Mangurian--Clustering Time Series for Improving diabetes management in community mental health clinics

Mangurian--Clustering Time Series for Improving diabetes management in community mental health clinics

by Christina Mangurian -
Number of replies: 1

Describe the study design you will employ in order to determine if your intervention has had an effect on the outcome variable of interest.

  • Pre-post for the pilot study, comparing to a control clinic (year before and year after).
  • A cluster randomized trial of the CRANIUM intervention compared to treatment as usual will be conducted in 26 Community Behavioral Health (CBHS) clinics in San Francisco County. 


Define the unit-of-analysis for your main outcome evaluation, the minimum meaningful effect size, and the sample size necessary to detect this effect size.

 

The unit-of-analysis for my main outcome evaluation is the patient-level.  The two primary study outcomes are 1) evidence of glucose testing determined by glucose-specific serum test or glycated hemoglobin (A1c) and 2) evidence of treatment with metformin (among those with diabetes or positive tests).  For my sample size calculation, I will examine the proportion of patients with diabetes screening.

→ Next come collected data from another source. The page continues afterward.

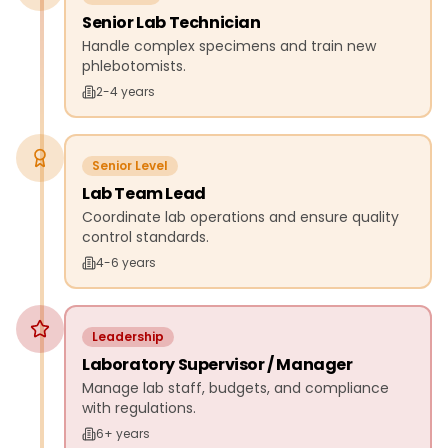
Senior Lab Technician
Handle complex specimens and train new
phlebotomists.
2-4 years
Senior Level
Lab Team Lead
Coordinate lab operations and ensure quality
control standards.
4-6 years
Leadership
Laboratory Supervisor / Manager
Manage lab staff, budgets, and compliance
with regulations.
6+ years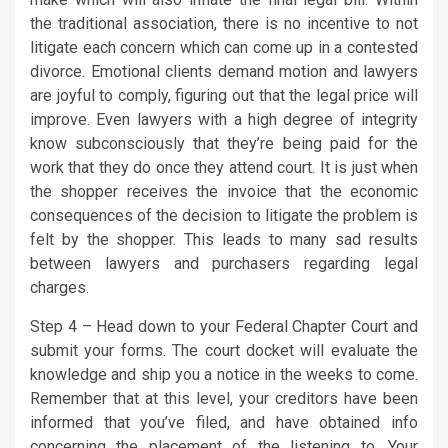
the traditional association, there is no incentive to not
litigate each concern which can come up in a contested
divorce. Emotional clients demand motion and lawyers
are joyful to comply, figuring out that the legal price will
improve. Even lawyers with a high degree of integrity
know subconsciously that they’re being paid for the
work that they do once they attend court. It is just when
the shopper receives the invoice that the economic
consequences of the decision to litigate the problem is
felt by the shopper. This leads to many sad results
between lawyers and purchasers regarding legal
charges.
Step 4 – Head down to your Federal Chapter Court and
submit your forms. The court docket will evaluate the
knowledge and ship you a notice in the weeks to come.
Remember that at this level, your creditors have been
informed that you’ve filed, and have obtained info
concerning the placement of the listening to. Your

Sample size calculation: Sample size calculation showed that using an intracluster correlation coefficient of 0.02 and an α level of .05, a sample size of 7,800 (13 clinics, with ~300 patients per clinic) would allow for detection of a mean (SD) difference of diabetes screening of 10% (effect size 0.2) in percentage of clients receiving metabolic screening tests with 80% power.   To compensate for participant attrition and other potential threats to effect size, including clinic-to-clinic contamination, the target patient sample size was increased by 25% to 9,750.  Statistical power may be greater than 80% because analysis will be based on longitudinal methods using data at baseline, 3, 6, and 12 months.  

In reply to Christina Mangurian

Re: Mangurian--Clustering Time Series for Improving diabetes management in community mental health clinics

by Ralph Gonzales -

Nice start tackling this challenging section.

The sample size estimate seems pretty large for your effect size. Try these steps:

1. Assume for now just simple pre-post (not accounting for changes in control sites).

2. Calculate the sample size for a simple chi-square (Test of proportions).  Let's say the baseline screening rate is 10%, and you would like to introduce an intervention that would increase this to at least 20%.  And assume equally sample sizes pre and post.  Now using a sample size calculator, what do you get?

3. The next step is to account for the sample size inflation that will be necessary to account for the clustering (i.e., the design effect). What is your design effect?  This will be driven by how many eligible diabetic patients you think will be visiting the psychiatrist, on average, during the study period.  Consider looking at several design effects and sample sizes assuming ICC of 0.02, 0.2 and 0.5...

4. Multiply unclustered sample size by design effect…  is it the same as your previous estimate?